*Exercise:*
Search the material below for "degrees" and copy every line where it occurs.

*Exercise data:*
'''

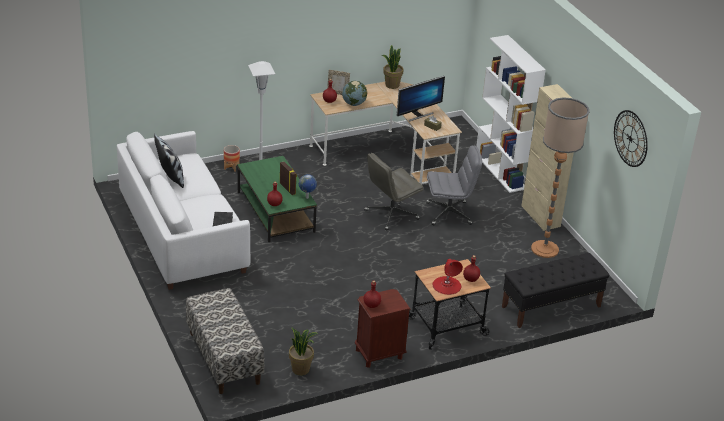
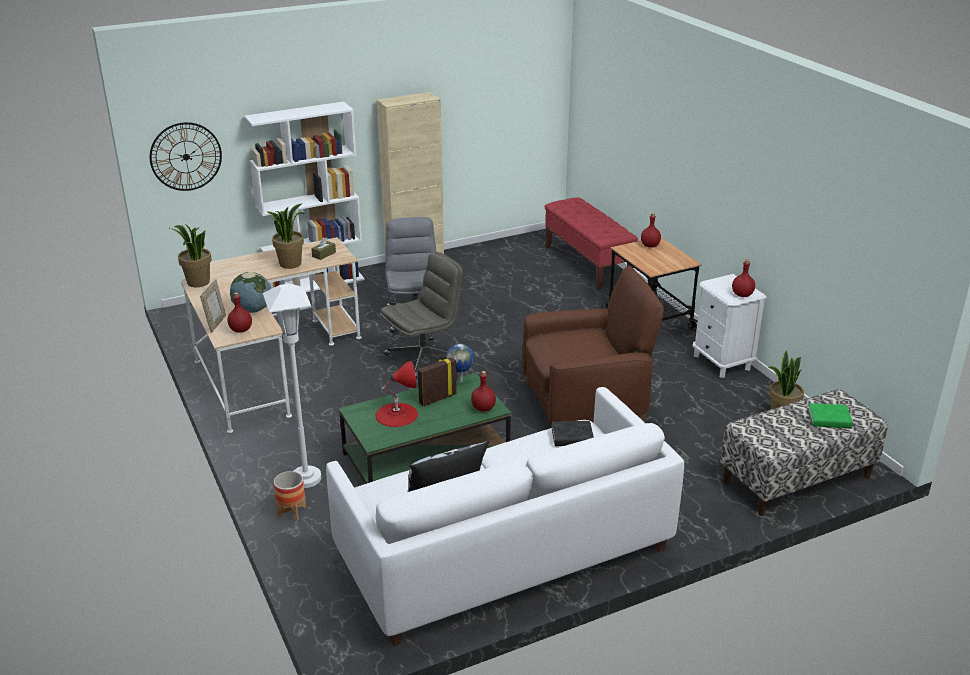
camera: 90 degrees left, 5 degrees down
brown nightstand [355,289,411,368] -> white nightstand [692,274,766,378]
grey office chair [364,153,424,231] -> grey office chair turned 90 degrees counterclockwise [380,252,463,378]
monitor [397,76,445,121] -> potted plant [266,204,305,269]
red table lamp [432,259,463,295] -> red table lamp moved to [375,361,418,427]
black bench [502,253,609,328] -> red bench [545,198,638,290]
floor lamp [531,97,590,258] -> none
wall clock [614,110,648,167] -> wall clock moved to [150,122,222,191]
none -> brown armchair [522,266,664,428]
none -> green book [808,403,852,428]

'''

*Response to the task:*
camera: 90 degrees left, 5 degrees down
grey office chair [364,153,424,231] -> grey office chair turned 90 degrees counterclockwise [380,252,463,378]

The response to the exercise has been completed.